Kenali istilah aquaplanning, motor melaju tak terkendali dan bisa bikin celaka.
Kurangi kecepatan pada saat hujan, selain agar tidak terjadi aquaplanning juga jarak pandang terbatas.
Jangan sampai motor hilang melintir dan menyebabkan kecelakaan.
Aquaplanning bukan hanya terjadi pada mobil saja, motor pun bisa mengalami hal yang sama.
Bahkan akibatnya bisa lebih bahaya ketimbang pada mobil, karena bila terjadi pada motor, pengendara bisa saja terlempar ke jalan.
Dengan kondisi jalan yang tergenang air yang cukup dalam, aquaplanning bisa saja terjadi bila tidak mengontrol kecepatan dan tidak waspada.
Bahkan, ada aturan terkait larangan berkendara cepat saat melewati genangan air telah diatur dalam Undang-Undang Nomor 22 Tahun 2009 tentang Lalu Lintas dan Angkutan Jalan (LLAJ), khususnya pada Pasal 116 Ayat 2 butir C.

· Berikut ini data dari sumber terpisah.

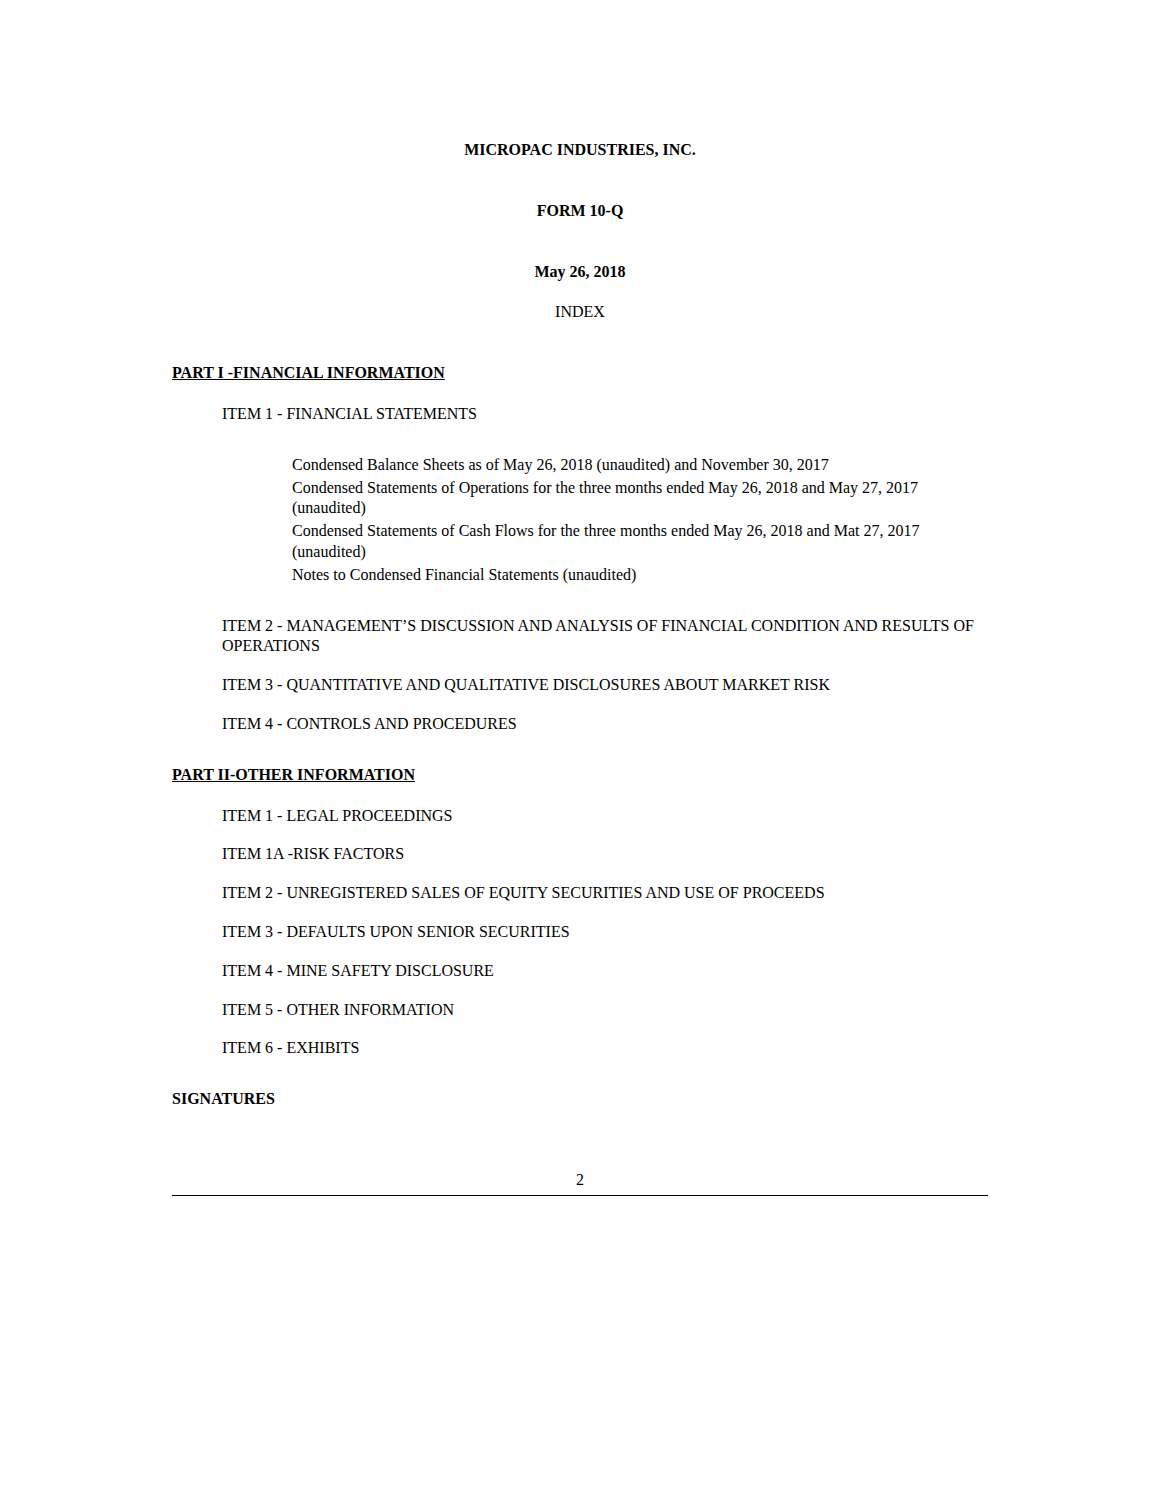MICROPAC INDUSTRIES, INC.
FORM 10-Q
May 26, 2018
INDEX
PART I -FINANCIAL INFORMATION
ITEM 1 - FINANCIAL STATEMENTS
Condensed Balance Sheets as of May 26, 2018 (unaudited) and November 30, 2017
Condensed Statements of Operations for the three months ended May 26, 2018 and May 27, 2017 (unaudited)
Condensed Statements of Cash Flows for the three months ended May 26, 2018 and Mat 27, 2017 (unaudited)
Notes to Condensed Financial Statements (unaudited)
ITEM 2 - MANAGEMENT’S DISCUSSION AND ANALYSIS OF FINANCIAL CONDITION AND RESULTS OF OPERATIONS
ITEM 3 - QUANTITATIVE AND QUALITATIVE DISCLOSURES ABOUT MARKET RISK
ITEM 4 - CONTROLS AND PROCEDURES
PART II-OTHER INFORMATION
ITEM 1 - LEGAL PROCEEDINGS
ITEM 1A -RISK FACTORS
ITEM 2 - UNREGISTERED SALES OF EQUITY SECURITIES AND USE OF PROCEEDS
ITEM 3 - DEFAULTS UPON SENIOR SECURITIES
ITEM 4 - MINE SAFETY DISCLOSURE
ITEM 5 - OTHER INFORMATION
ITEM 6 - EXHIBITS
SIGNATURES
2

Baca Juga: Musim Hujan Banyak Jalan Berlubang, Segini Biaya Servis Pelek Motor Peang
Pasal ini mengharuskan pengemudi memperlambat kendaraannya saat melewati genangan air.

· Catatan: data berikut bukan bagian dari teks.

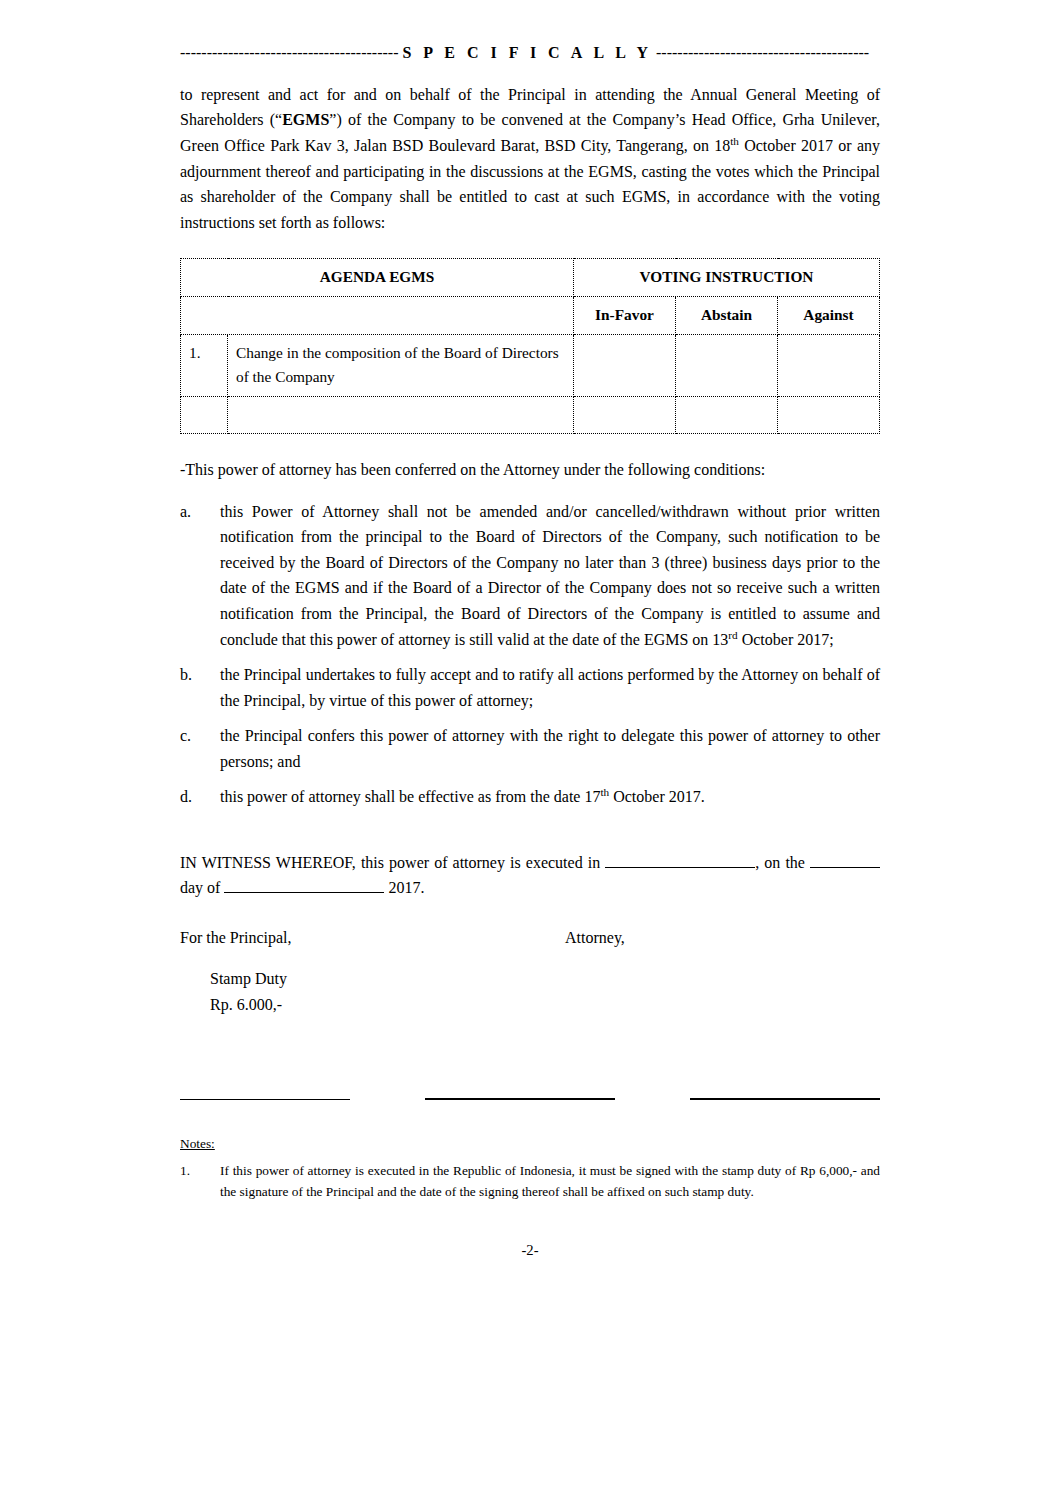----------------------------------------- S P E C I F I C A L L Y ----------------------------------------
to represent and act for and on behalf of the Principal in attending the Annual General Meeting of Shareholders (“EGMS”) of the Company to be convened at the Company’s Head Office, Grha Unilever, Green Office Park Kav 3, Jalan BSD Boulevard Barat, BSD City, Tangerang, on 18th October 2017 or any adjournment thereof and participating in the discussions at the EGMS, casting the votes which the Principal as shareholder of the Company shall be entitled to cast at such EGMS, in accordance with the voting instructions set forth as follows:
| AGENDA EGMS | VOTING INSTRUCTION |
| --- | --- |
| | In-Favor | Abstain | Against |
| 1. | Change in the composition of the Board of Directors of the Company | | | |
-This power of attorney has been conferred on the Attorney under the following conditions:
a.
this Power of Attorney shall not be amended and/or cancelled/withdrawn without prior written notification from the principal to the Board of Directors of the Company, such notification to be received by the Board of Directors of the Company no later than 3 (three) business days prior to the date of the EGMS and if the Board of a Director of the Company does not so receive such a written notification from the Principal, the Board of Directors of the Company is entitled to assume and conclude that this power of attorney is still valid at the date of the EGMS on 13rd October 2017;
b.
the Principal undertakes to fully accept and to ratify all actions performed by the Attorney on behalf of the Principal, by virtue of this power of attorney;
c.
the Principal confers this power of attorney with the right to delegate this power of attorney to other persons; and
d.
this power of attorney shall be effective as from the date 17th October 2017.
IN WITNESS WHEREOF, this power of attorney is executed in , on the day of 2017.
For the Principal,
Attorney,
Stamp Duty
Rp. 6.000,-
Notes:
1.
If this power of attorney is executed in the Republic of Indonesia, it must be signed with the stamp duty of Rp 6,000,- and the signature of the Principal and the date of the signing thereof shall be affixed on such stamp duty.
-2-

Langkah ini bertujuan untuk mencegah kecelakaan yang dapat terjadi akibat ban tergelincir atau kendaraan kehilangan keseimbangan atau aquaplanning.
Aquaplanning terjadi ketika ban kendaraan kehilangan kontak dengan permukaan jalan karena tekanan air yang sangat tinggi akibat kecepatan kendaraan yang tidak dikurangi.
Dalam situasi tersebut, ban kendaraan seolah mengambang di atas air, sehingga traksi ke jalan hilang dan dapat menyebabkan kendaraan kehilangan keseimbangan serta berisiko mengakibatkan kecelakaan.
“Oleh karena itu, saat menemui genangan air di jalan, penting untuk segera mengurangi kecepatan agar risiko kecelakaan dapat diminimalkan,” ujar Ludhy Kusuma, Safety Riding Development Section Head PT Daya Adicipta Motora (DAM) selaku Main Dealer Honda di Jawa Barat, dikutip dari GridOto.com.